1. A testing device for the repetition precision of a groove-type photoelectric sensor is characterized in that: comprising the following steps:

a frame (1);

the moving plate (2) is arranged on the frame (1) in a sliding manner;

a driving piece (3) connected with the moving plate (2), wherein the driving piece (3) is in a structural form of an element with a driving source;

a contact block (4) provided on the moving plate (2);

a test block (5) provided on the moving plate (2) for insertion into the groove-type photoelectric sensor (61);

a fixed table (6) arranged on the frame (1), wherein the fixed table (6) is provided for a groove-type photoelectric sensor (61);

and the displacement sensor (7) is arranged on the fixed table (6), and the displacement sensor (7) is used for being abutted with the contact block (4).

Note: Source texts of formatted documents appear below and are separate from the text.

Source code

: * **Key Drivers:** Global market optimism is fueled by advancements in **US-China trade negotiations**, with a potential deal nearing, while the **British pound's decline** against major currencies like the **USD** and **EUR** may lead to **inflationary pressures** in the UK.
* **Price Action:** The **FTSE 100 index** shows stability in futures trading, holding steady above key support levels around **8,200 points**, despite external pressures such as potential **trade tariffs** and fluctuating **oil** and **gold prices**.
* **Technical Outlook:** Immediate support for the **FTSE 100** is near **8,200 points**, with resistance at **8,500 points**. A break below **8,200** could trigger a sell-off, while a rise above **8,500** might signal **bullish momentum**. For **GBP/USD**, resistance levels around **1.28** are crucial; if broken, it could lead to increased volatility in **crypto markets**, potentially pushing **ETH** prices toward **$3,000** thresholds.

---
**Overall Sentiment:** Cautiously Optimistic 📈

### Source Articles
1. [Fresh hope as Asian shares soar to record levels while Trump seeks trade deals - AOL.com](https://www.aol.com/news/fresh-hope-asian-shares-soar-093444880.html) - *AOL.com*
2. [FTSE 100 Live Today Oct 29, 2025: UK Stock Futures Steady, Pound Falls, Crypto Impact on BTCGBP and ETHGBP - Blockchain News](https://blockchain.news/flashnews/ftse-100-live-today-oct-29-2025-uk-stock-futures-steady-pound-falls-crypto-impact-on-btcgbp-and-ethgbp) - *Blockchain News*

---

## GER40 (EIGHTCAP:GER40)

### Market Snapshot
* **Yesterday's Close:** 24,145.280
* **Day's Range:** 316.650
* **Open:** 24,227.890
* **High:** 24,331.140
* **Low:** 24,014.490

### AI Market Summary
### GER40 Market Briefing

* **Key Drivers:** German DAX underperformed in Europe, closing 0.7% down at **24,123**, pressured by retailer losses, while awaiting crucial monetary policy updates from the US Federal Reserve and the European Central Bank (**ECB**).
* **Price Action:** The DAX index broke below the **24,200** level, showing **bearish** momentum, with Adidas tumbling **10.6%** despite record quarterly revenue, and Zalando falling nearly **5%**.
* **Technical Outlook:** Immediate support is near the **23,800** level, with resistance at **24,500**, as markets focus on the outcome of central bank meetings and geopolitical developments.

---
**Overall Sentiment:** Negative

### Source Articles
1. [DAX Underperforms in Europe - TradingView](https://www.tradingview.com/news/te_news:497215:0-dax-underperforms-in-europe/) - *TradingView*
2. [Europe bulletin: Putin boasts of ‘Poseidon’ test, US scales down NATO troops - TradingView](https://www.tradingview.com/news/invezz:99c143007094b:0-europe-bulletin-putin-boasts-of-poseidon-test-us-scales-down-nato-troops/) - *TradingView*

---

2. The test device for the repetition accuracy of a groove-type photoelectric sensor according to claim 1, wherein: the driving piece (3) is in the form of a motor screw sliding table, and the sliding table of the driving piece (3) is connected with the moving plate (2).

3. The test device for the repetition accuracy of a groove-type photoelectric sensor according to claim 1, wherein: the driving piece (3) is in a telescopic cylinder, and a piston rod of the driving piece (3) is connected with the moving plate (2).

4. The test device for the repetition accuracy of a groove-type photoelectric sensor according to claim 1, wherein: the contact block (4) is in an L-shaped bent plate shape, one side of the contact block (4) is connected with the movable plate (2), and the other side of the contact block is used for being abutted against the displacement sensor (7).

5. The test device for the repetition accuracy of a trench type photoelectric sensor according to claim 4, wherein: one side of the contact block (4) far away from the movable plate (2) is in bending connection with the test block (5).

6. The test device for the repetition accuracy of a groove-type photoelectric sensor according to claim 2, wherein: the fixed table (6) is in a U-shaped bent plate shape, the bent inner side of the fixed table (6) is provided with the driving piece (3) in a penetrating mode, and the bent bottom of the outer side of the fixed table (6) is provided with the groove-shaped photoelectric sensor (61) and the displacement sensor (7).

7. The test device for the repetition accuracy of a groove-type photoelectric sensor according to claim 1, wherein: the fixing table (6) is provided with a jig plate (8) and a fastening bolt (9), the jig plate (8) is used for fixing the groove-shaped photoelectric sensor (61), the jig plate (8) is provided with a mounting hole (81), the mounting hole (81) is in a waist-round shape, and the length direction of the mounting hole (81) is parallel to the movement direction of the moving plate (2); the rod part of the fastening bolt (9) penetrates through the mounting hole (81) to be in threaded connection with the fixed table (6), and the nut of the fastening bolt (9) is abutted to the surface of one side, far away from the fixed table (6), of the jig plate (8).

8. The test device for the repetition accuracy of a trench type photoelectric sensor according to claim 7, wherein: the jig plate (8) is far away from one side surface of the fixed table (6) and is provided with a positioning groove (82), and the positioning groove (82) is used for embedding the groove-type photoelectric sensor (61).